The Chinese capital declared "war on pollution" after winning the Olympics bid in 2015, shutting down dozens of coal plants and relocating heavy industries to shed its status as one of the world's most polluted cities.
But air quality is still far below World Health Organization standards despite dramatic improvements in recent years, according to state data released this month.
"The Beijing Winter Olympic and Paralympic Games coincide with the end of winter and the start of spring in northern China, when weather conditions are extremely unfavourable," China's environment ministry spokesman Liu Youbin said at a press conference Monday.
"When heavy pollution is predicted, all localities will launch emergency plans."
These include cutting production at polluting companies with a relatively small economic impact in the host cities of Beijing and Zhangjiakou, Liu said.
Improvements have been made in recent years. The concentration in Beijing's air of ultrafine PM2.5 particles, which are blamed for a rise in lung cancer, heart attacks and premature babies, dropped to 33 micrograms per cubic metre last year.
That figure was down a third from the level in 2013 when the capital had some of the world's worst air quality, according to Beijing's environment bureau.
But it is still six times higher than the five micrograms per cubic metre recommended by the WHO.
On Monday, Beijing's air quality reading reached 218 on an index by Swiss technology company IQAir, placing it in "very unhealthy" territory.
In an attempt to clear the smoggy skies, steel plants around the city were ordered to cut production by half in August and coal stoves in 25 million households across northern China were replaced with gas or electric burners ahead of the Games.

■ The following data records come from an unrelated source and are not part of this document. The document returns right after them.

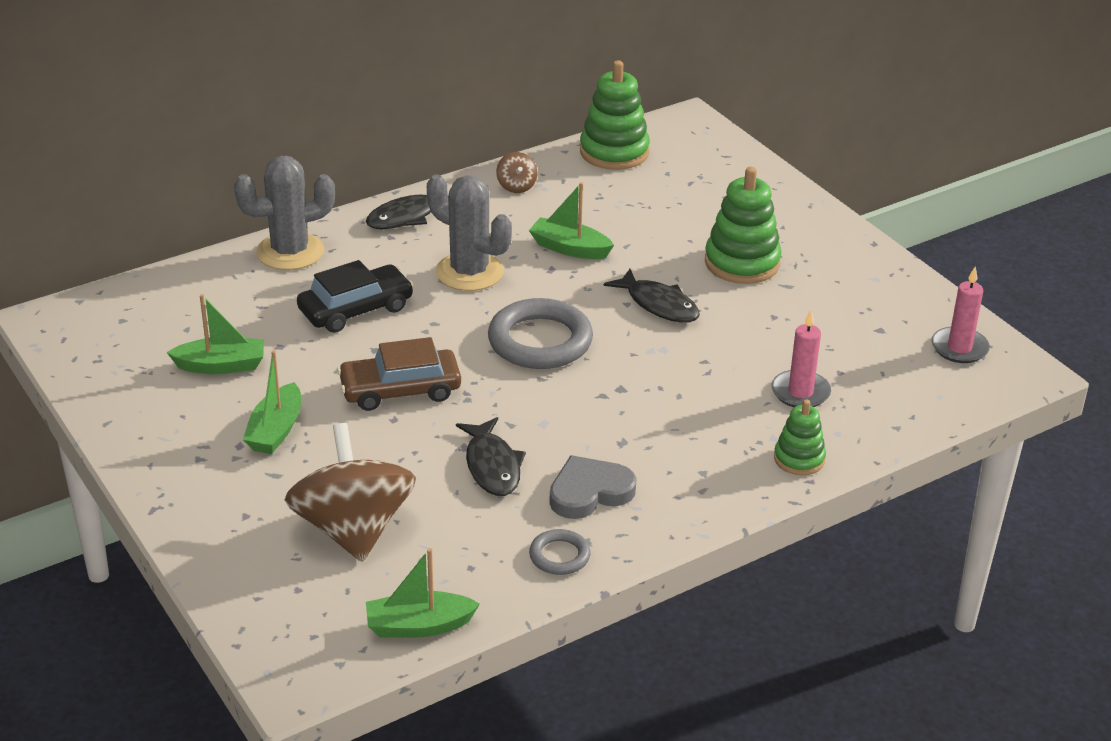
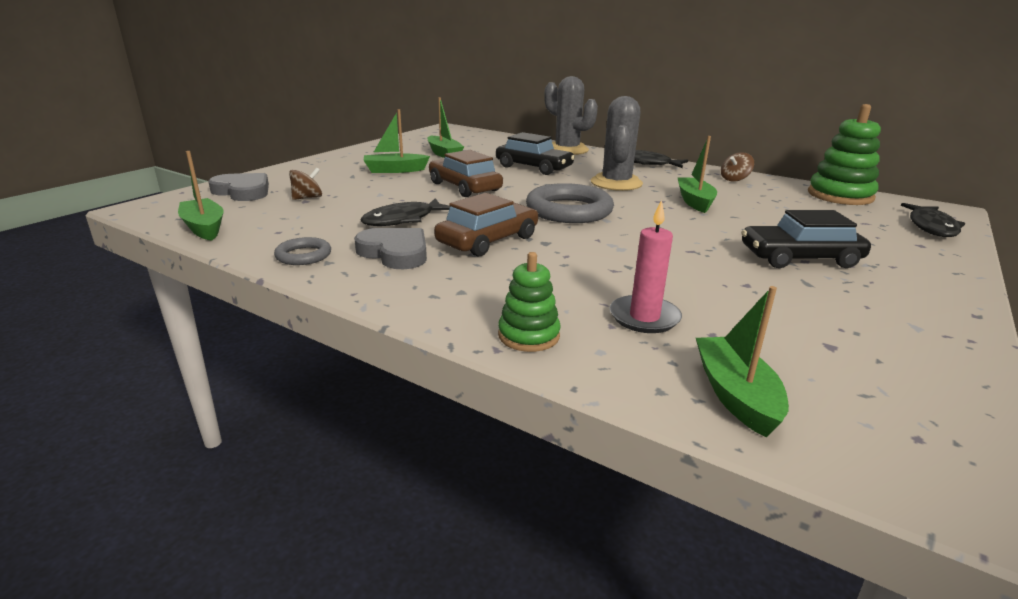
camera: 65 degrees right, 10 degrees down
(279, 585) = (243, 191): none -> grey heart
(353, 529) = (307, 198): brown spinning top -> brown spinning top, size x0.41
(593, 423) = (488, 240): none -> brown car
(658, 304) = (678, 237): black fish -> black fish (931, 227)
(742, 263) = (799, 258): green stacking toy -> black car
(915, 399) = (735, 395): none -> green boat
(959, 348) = (900, 413): pink candle -> none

China hopes to use the Winter Olympics to showcase its green credentials and has built dozens of wind and solar energy farms to power the sporting spectacle.
But nearly 60 percent of China's economy is powered by coal and the country has seen a surge in imports of the fossil fuel and mining to help combat a power crunch that has crippled factories.
China was home to 42 of the world's 100 most polluted cities in 2020, according to IQAir, but Beijing was not one of them.